*** Opening of SELECTED PASSAGE ***

The reproducibility of chromatofocusing was assessed by analysing alternately plasma pools and 10 ml pools of human amniotic fluid to which a known amount of 125I-PRL was added. Four different pools of 10 ml of human amniotic fluid were prepared using leftover amniocentesis samples from healthy third-trimester pregnant women. Amniotic fluid pools were processed and IR-PRL and 125I-PRL were determined in the fractions. Two peaks of IR-PRL were found; eluting at pH 5.52 ± 0.09 and 6.41 ± 0.06 (mean ± SE, n = 4). The larger peak, at pH 5.52, co-eluted with 125I-PRL.

*** Close of SELECTED PASSAGE ***

*REQUIRED WORK*
1. Answer from the chromatofocusing passage:
(a) How many 10 ml pools of human amniotic fluid were prepared?
(b) At what pH values did the two IR-PRL peaks elute?
(c) Which peak co-eluted with 125I-PRL?
2. Carry on the passage on chromatofocusing reproducibility from its last sentence.
The lines after this are separate material, unrelated to the chromatofocusing passage.

*** Opening of THE DATA ***

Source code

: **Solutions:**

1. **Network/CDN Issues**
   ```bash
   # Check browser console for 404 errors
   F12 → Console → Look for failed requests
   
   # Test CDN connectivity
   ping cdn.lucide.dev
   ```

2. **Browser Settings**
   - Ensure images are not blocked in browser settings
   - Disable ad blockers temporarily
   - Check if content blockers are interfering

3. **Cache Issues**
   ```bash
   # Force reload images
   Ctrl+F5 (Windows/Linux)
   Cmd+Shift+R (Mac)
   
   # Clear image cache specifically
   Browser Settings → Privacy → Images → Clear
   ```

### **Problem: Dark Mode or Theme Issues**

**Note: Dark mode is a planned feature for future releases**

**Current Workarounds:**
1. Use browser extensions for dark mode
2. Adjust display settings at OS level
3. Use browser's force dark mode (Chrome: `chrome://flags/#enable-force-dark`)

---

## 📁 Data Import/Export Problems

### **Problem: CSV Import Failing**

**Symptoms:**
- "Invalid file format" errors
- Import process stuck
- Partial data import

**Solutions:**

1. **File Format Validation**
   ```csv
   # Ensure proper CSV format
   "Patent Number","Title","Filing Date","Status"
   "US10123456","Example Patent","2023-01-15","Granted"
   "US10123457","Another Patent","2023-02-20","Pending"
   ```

*** Close of THE DATA ***

*ANSWER SECTION*
1.
(a) Four.
(b) pH 5.52 ± 0.09 and pH 6.41 ± 0.06 (mean ± SE, n = 4).
(c) The larger peak, at pH 5.52.

2.
Analysis of BIO-PRL in chromatofocusing fractions
To eliminate the interference of ammonium sulphate in the PRL bioassay, fractions were placed inside a dialysis tube (molecular porous membrane dialysis Spectra/Por, width 6 mm and cut off 8000–6000) and dialysed for 48 h at 4°C against buffer PBS pH 7.4 changing the external medium 5 times. Recovery was assessed by dialysing known amounts of 125I-PRL and hPRL standard diluted in known volumes of seven chromatofocusing fractions of different pH that did not contain detectable IR-PRL, obtained from the plasma pool of cycling non-nursing women. IR-PRL and BIO-PRL were lost to similar extents during dialysis. After dialysis, 43.93 ± 0.68% of 125I-PRL, 44.01 ± 1.3% of IR-PRL and 43.97 ± 0.76% of BIO-PRL remained inside the dialysis tube. We considered the recovery of BIO-PRL and IR-PRL after dialysis as 44%.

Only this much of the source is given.